World Economy

Global Steel Industry Optimistic About India

Global Steel Industry Optimistic About India Global Steel Industry Optimistic About India

It is tough to find a bright spot in the global steel sector, as prices plunge and struggling Chinese producers flood world markets with their surplus stock. But if pressed, gloomy industry-watchers see at least some reason for optimism in Asia’s second-largest emerging market, India.

“There is really only one location that has the long-term potential to pull the global steel market out of its current slump, and that is India,” says Edwin Basson, director-general of the World Steel Association, a trade group. “But, and this is the big question, while India has huge unfilled demand and a big economy, when will all this be felt?”

India is already the world’s fourth-largest steel producer and is expected to overtake the US for third place in the next year or two. And while its steel consumption is barely a tenth that of the world’s largest user, China, it is at least expanding. Growth will be 8% next year, according to Fitch, the ratings agency, Yahoo reported.

India is adding capacity too, led by its big three producers: Tata Steel, JSW Steel, and state-backed Steel Authority of India. Last month, Tata Steel inaugurated a huge new plant in the eastern state of Orissa, which eventually will nearly double its output.

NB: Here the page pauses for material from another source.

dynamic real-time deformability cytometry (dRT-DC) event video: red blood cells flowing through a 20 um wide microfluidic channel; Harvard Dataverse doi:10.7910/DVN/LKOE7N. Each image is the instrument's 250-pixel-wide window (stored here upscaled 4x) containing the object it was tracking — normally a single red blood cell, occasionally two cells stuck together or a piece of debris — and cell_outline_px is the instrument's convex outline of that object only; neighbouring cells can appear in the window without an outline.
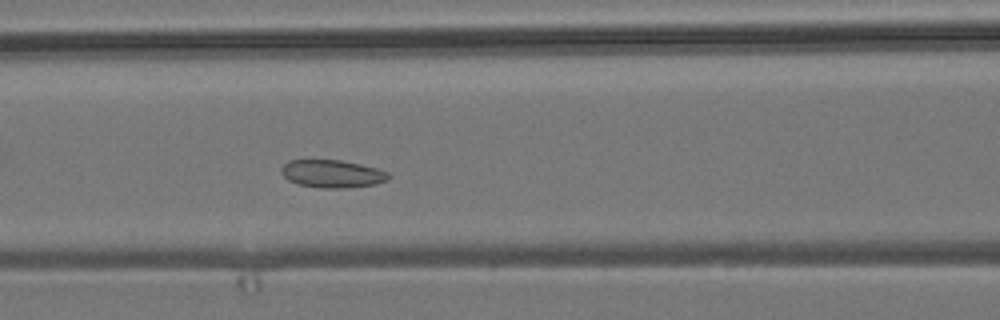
{"species": "common noctule bat (a hibernating species)", "species_latin": "Nyctalus noctula", "temperature_condition": "room temperature", "stored_images_in_passage": 47, "camera_frame_rate_fps": 3000, "um_per_image_px": 0.085, "animal": {"sex": "male", "body_mass_g": 19.2, "forearm_length_mm": 51.8}, "frame": {"image": 1, "passage_image": 16, "time_ms": 5.0, "image_size_px": [1000, 320], "cell_outline_px": [[392, 176], [388, 180], [376, 184], [344, 188], [320, 188], [300, 184], [288, 180], [280, 172], [280, 168], [288, 160], [340, 160], [360, 164], [376, 168], [388, 172]], "centroid_in_image_um": [28.25, 14.77], "position_along_channel_um": 138.4, "area_um2": 17.4}}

Tata Steel in many ways exemplifies India’s unusual place in world steel markets. The company’s loss-making European arm has been hammered by cheap imports and flat demand over recent years. It is now moving toward selling off part of its ailing UK division, having announced 1,200 job losses in October. The group’s Indian arm is much smaller, producing just a third of its output, but performs far better, last year contributing 80% of the group's underlying profits.

Market Havoc

Nevertheless, India’s steel producers are downbeat for two main reasons, the first being China. In common with their global counterparts, most have been hit badly as Chinese competitors send excess capacity abroad. Indian steel imports soared 72% in the financial year to March 2015, and have risen further still this year.

Steelmakers are livid. Chinese exports have “caused havoc”, says billionaire tycoon Sajjan Jindal of JSW, India’s second-largest private sector steelmaker by revenue. Domestic steel appetite might be growing, he says, but local production is stagnant because imports mop up any increases in demand.

India’s government responded in August by increasing taxes and import duties on a range of steel products, curbing inflows somewhat. But Jindal and his fellow industrialists have been pushing for more, and this month policymakers in New Delhi introduced a series of further minor anti-dumping duties.

Debts Soar

The second problem is poor finances. Indian steelmakers borrowed heavily to add capacity during the country’s mid-2000s boom years. Industry-wide net debt soared 10-fold over the last decade as a result, hitting roughly $50 billion this year, according to Credit Suisse.

All that borrowing pushed capacity up by a third, with an extra 15 million tons added during this financial year alone, according to Fitch analyst Muralidharan Ramakrishnan. But it also came amid a plunge in global iron ore prices, under-cutting the cost advantage that Indian producers often enjoyed by mining cheap domestic ore, a key component in steelmaking, and hitting profitability.

Many Indian steel projects also ran into regulatory difficulties, leaving once fast-growing groups like Mumbai-based Essar Steel struggling to pay down debts. A host of smaller companies are effectively bankrupt. Bureaucratic problems hit foreign producers too, notably South Korea’s Posco, which has mothballed a $12 billion facility in the country. ArcelorMittal, the world’s largest steel group by revenue, scrapped a big plant two years back.

India is not going to be able to replace China as global steel’s locomotive any time soon, says Kaushik Chatterjee, finance director of Tata Steel, but a mix of protection against unfair imports and fresh government spending can at least spark a new period of growth.

“The biggest trend which can come is more public spending on infrastructure,” he says. “If we get that, the future will look much better.”